== What is being asked ==
Whenever a picture appears in the records, exclude it, and transcribe everything else exactly.

-------- Data for this task --------

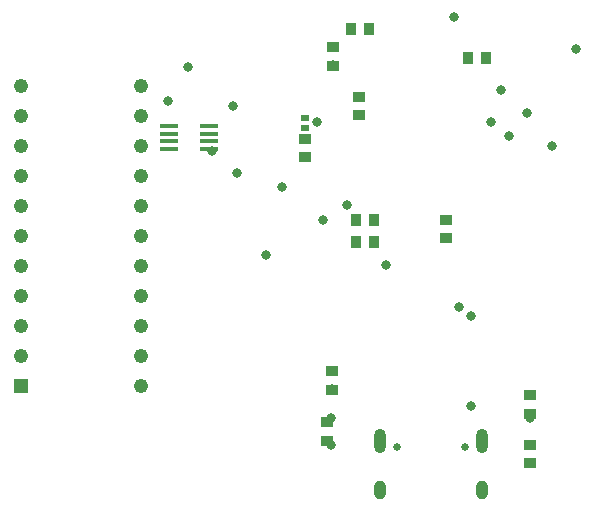
<source format=gbr>
%TF.GenerationSoftware,KiCad,Pcbnew,(5.1.8)-1*%
%TF.CreationDate,2021-05-15T14:33:14+08:00*%
%TF.ProjectId,ccd_with_stm32,6363645f-7769-4746-985f-73746d33322e,rev?*%
%TF.SameCoordinates,Original*%
%TF.FileFunction,Soldermask,Bot*%
%TF.FilePolarity,Negative*%
%FSLAX46Y46*%
G04 Gerber Fmt 4.6, Leading zero omitted, Abs format (unit mm)*
G04 Created by KiCad (PCBNEW (5.1.8)-1) date 2021-05-15 14:33:14*
%MOMM*%
%LPD*%
G01*
G04 APERTURE LIST*
%ADD10O,1.000000X2.100000*%
%ADD11C,0.650000*%
%ADD12O,1.000000X1.600000*%
%ADD13R,1.600000X0.300000*%
%ADD14R,0.980000X0.930000*%
%ADD15R,0.650000X0.600000*%
%ADD16R,1.220000X1.220000*%
%ADD17C,1.220000*%
%ADD18R,0.930000X0.980000*%
%ADD19C,0.800000*%
G04 APERTURE END LIST*
D10*
%TO.C,U4*%
X111000000Y-141650000D03*
X102360000Y-141650000D03*
D11*
X103790000Y-142180000D03*
D12*
X102360000Y-145830000D03*
D11*
X109570000Y-142180000D03*
D12*
X111000000Y-145830000D03*
%TD*%
D13*
%TO.C,U2*%
X84533000Y-114976000D03*
X84533000Y-115626000D03*
X84533000Y-116276000D03*
X84533000Y-116926000D03*
X87933000Y-116926000D03*
X87933000Y-116276000D03*
X87933000Y-115626000D03*
X87933000Y-114976000D03*
%TD*%
D14*
%TO.C,R3*%
X100584000Y-114054000D03*
X100584000Y-112514000D03*
%TD*%
D15*
%TO.C,R2*%
X96012000Y-114300000D03*
X96012000Y-115150000D03*
%TD*%
D16*
%TO.C,IC1*%
X72009000Y-137033000D03*
D17*
X72009000Y-134493000D03*
X72009000Y-131953000D03*
X72009000Y-129413000D03*
X72009000Y-126873000D03*
X72009000Y-124333000D03*
X72009000Y-121793000D03*
X72009000Y-119253000D03*
X72009000Y-116713000D03*
X72009000Y-114173000D03*
X72009000Y-111633000D03*
X82169000Y-111633000D03*
X82169000Y-114173000D03*
X82169000Y-116713000D03*
X82169000Y-119253000D03*
X82169000Y-121793000D03*
X82169000Y-124333000D03*
X82169000Y-126873000D03*
X82169000Y-129413000D03*
X82169000Y-131953000D03*
X82169000Y-134493000D03*
X82169000Y-137033000D03*
%TD*%
D14*
%TO.C,C15*%
X97917000Y-141613000D03*
X97917000Y-140073000D03*
%TD*%
%TO.C,C14*%
X96012000Y-116070000D03*
X96012000Y-117610000D03*
%TD*%
%TO.C,C13*%
X98425000Y-108323000D03*
X98425000Y-109863000D03*
%TD*%
%TO.C,C12*%
X98298000Y-135755000D03*
X98298000Y-137295000D03*
%TD*%
D18*
%TO.C,C11*%
X101481000Y-106807000D03*
X99941000Y-106807000D03*
%TD*%
%TO.C,C9*%
X111387000Y-109220000D03*
X109847000Y-109220000D03*
%TD*%
D14*
%TO.C,C8*%
X107950000Y-124468000D03*
X107950000Y-122928000D03*
%TD*%
D18*
%TO.C,C6*%
X100322000Y-124841000D03*
X101862000Y-124841000D03*
%TD*%
%TO.C,C5*%
X100322000Y-122936000D03*
X101862000Y-122936000D03*
%TD*%
D14*
%TO.C,C2*%
X115062000Y-137795000D03*
X115062000Y-139335000D03*
%TD*%
%TO.C,C1*%
X115062000Y-143518000D03*
X115062000Y-141978000D03*
%TD*%
D19*
X98298000Y-137287000D03*
X115062000Y-137795000D03*
X115062000Y-143518000D03*
X107958000Y-124460000D03*
X101473000Y-106807000D03*
X96012000Y-116078000D03*
X99568000Y-121666000D03*
X118999000Y-108458000D03*
X88138000Y-117094000D03*
X98250000Y-142000000D03*
X115110000Y-142000000D03*
X110109000Y-138684000D03*
X96012000Y-117602000D03*
X98425000Y-109855000D03*
X99949000Y-106807000D03*
X109855000Y-109220000D03*
X101854000Y-122936000D03*
X107950000Y-122936000D03*
X97536000Y-122936000D03*
X100584000Y-112522000D03*
X108656999Y-105735999D03*
X115110000Y-139700000D03*
X92710000Y-125865000D03*
X89916000Y-113284000D03*
X84455000Y-112903000D03*
X98250000Y-139700000D03*
X114808000Y-113890500D03*
X112649000Y-111958000D03*
X100584000Y-114054000D03*
X97028000Y-114681000D03*
X86106000Y-109982000D03*
X110109000Y-131064000D03*
X116967000Y-116713000D03*
X109093000Y-130302000D03*
X113284000Y-115824000D03*
X111760000Y-114681000D03*
X90297000Y-118999000D03*
X94107000Y-120142000D03*
X102870000Y-126746000D03*
M02*

</source>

--------

== Your solution ==
<source format=gbr>
%TF.GenerationSoftware,KiCad,Pcbnew,(5.1.8)-1*%
%TF.CreationDate,2021-05-15T14:33:14+08:00*%
%TF.ProjectId,ccd_with_stm32,6363645f-7769-4746-985f-73746d33322e,rev?*%
%TF.SameCoordinates,Original*%
%TF.FileFunction,Soldermask,Bot*%
%TF.FilePolarity,Negative*%
%FSLAX46Y46*%
G04 Gerber Fmt 4.6, Leading zero omitted, Abs format (unit mm)*
G04 Created by KiCad (PCBNEW (5.1.8)-1) date 2021-05-15 14:33:14*
%MOMM*%
%LPD*%
G01*
G04 APERTURE LIST*
%ADD10O,1.000000X2.100000*%
%ADD11C,0.650000*%
%ADD12O,1.000000X1.600000*%
%ADD13R,1.600000X0.300000*%
%ADD14R,0.980000X0.930000*%
%ADD15R,0.650000X0.600000*%
%ADD16R,1.220000X1.220000*%
%ADD17C,1.220000*%
%ADD18R,0.930000X0.980000*%
%ADD19C,0.800000*%
G04 APERTURE END LIST*
D10*
%TO.C,U4*%
X111000000Y-141650000D03*
X102360000Y-141650000D03*
D11*
X103790000Y-142180000D03*
D12*
X102360000Y-145830000D03*
D11*
X109570000Y-142180000D03*
D12*
X111000000Y-145830000D03*
%TD*%
D13*
%TO.C,U2*%
X84533000Y-114976000D03*
X84533000Y-115626000D03*
X84533000Y-116276000D03*
X84533000Y-116926000D03*
X87933000Y-116926000D03*
X87933000Y-116276000D03*
X87933000Y-115626000D03*
X87933000Y-114976000D03*
%TD*%
D14*
%TO.C,R3*%
X100584000Y-114054000D03*
X100584000Y-112514000D03*
%TD*%
D15*
%TO.C,R2*%
X96012000Y-114300000D03*
X96012000Y-115150000D03*
%TD*%
D16*
%TO.C,IC1*%
X72009000Y-137033000D03*
D17*
X72009000Y-134493000D03*
X72009000Y-131953000D03*
X72009000Y-129413000D03*
X72009000Y-126873000D03*
X72009000Y-124333000D03*
X72009000Y-121793000D03*
X72009000Y-119253000D03*
X72009000Y-116713000D03*
X72009000Y-114173000D03*
X72009000Y-111633000D03*
X82169000Y-111633000D03*
X82169000Y-114173000D03*
X82169000Y-116713000D03*
X82169000Y-119253000D03*
X82169000Y-121793000D03*
X82169000Y-124333000D03*
X82169000Y-126873000D03*
X82169000Y-129413000D03*
X82169000Y-131953000D03*
X82169000Y-134493000D03*
X82169000Y-137033000D03*
%TD*%
D14*
%TO.C,C15*%
X97917000Y-141613000D03*
X97917000Y-140073000D03*
%TD*%
%TO.C,C14*%
X96012000Y-116070000D03*
X96012000Y-117610000D03*
%TD*%
%TO.C,C13*%
X98425000Y-108323000D03*
X98425000Y-109863000D03*
%TD*%
%TO.C,C12*%
X98298000Y-135755000D03*
X98298000Y-137295000D03*
%TD*%
D18*
%TO.C,C11*%
X101481000Y-106807000D03*
X99941000Y-106807000D03*
%TD*%
%TO.C,C9*%
X111387000Y-109220000D03*
X109847000Y-109220000D03*
%TD*%
D14*
%TO.C,C8*%
X107950000Y-124468000D03*
X107950000Y-122928000D03*
%TD*%
D18*
%TO.C,C6*%
X100322000Y-124841000D03*
X101862000Y-124841000D03*
%TD*%
%TO.C,C5*%
X100322000Y-122936000D03*
X101862000Y-122936000D03*
%TD*%
D14*
%TO.C,C2*%
X115062000Y-137795000D03*
X115062000Y-139335000D03*
%TD*%
%TO.C,C1*%
X115062000Y-143518000D03*
X115062000Y-141978000D03*
%TD*%
D19*
X98298000Y-137287000D03*
X115062000Y-137795000D03*
X115062000Y-143518000D03*
X107958000Y-124460000D03*
X101473000Y-106807000D03*
X96012000Y-116078000D03*
X99568000Y-121666000D03*
X118999000Y-108458000D03*
X88138000Y-117094000D03*
X98250000Y-142000000D03*
X115110000Y-142000000D03*
X110109000Y-138684000D03*
X96012000Y-117602000D03*
X98425000Y-109855000D03*
X99949000Y-106807000D03*
X109855000Y-109220000D03*
X101854000Y-122936000D03*
X107950000Y-122936000D03*
X97536000Y-122936000D03*
X100584000Y-112522000D03*
X108656999Y-105735999D03*
X115110000Y-139700000D03*
X92710000Y-125865000D03*
X89916000Y-113284000D03*
X84455000Y-112903000D03*
X98250000Y-139700000D03*
X114808000Y-113890500D03*
X112649000Y-111958000D03*
X100584000Y-114054000D03*
X97028000Y-114681000D03*
X86106000Y-109982000D03*
X110109000Y-131064000D03*
X116967000Y-116713000D03*
X109093000Y-130302000D03*
X113284000Y-115824000D03*
X111760000Y-114681000D03*
X90297000Y-118999000D03*
X94107000Y-120142000D03*
X102870000Y-126746000D03*
M02*

</source>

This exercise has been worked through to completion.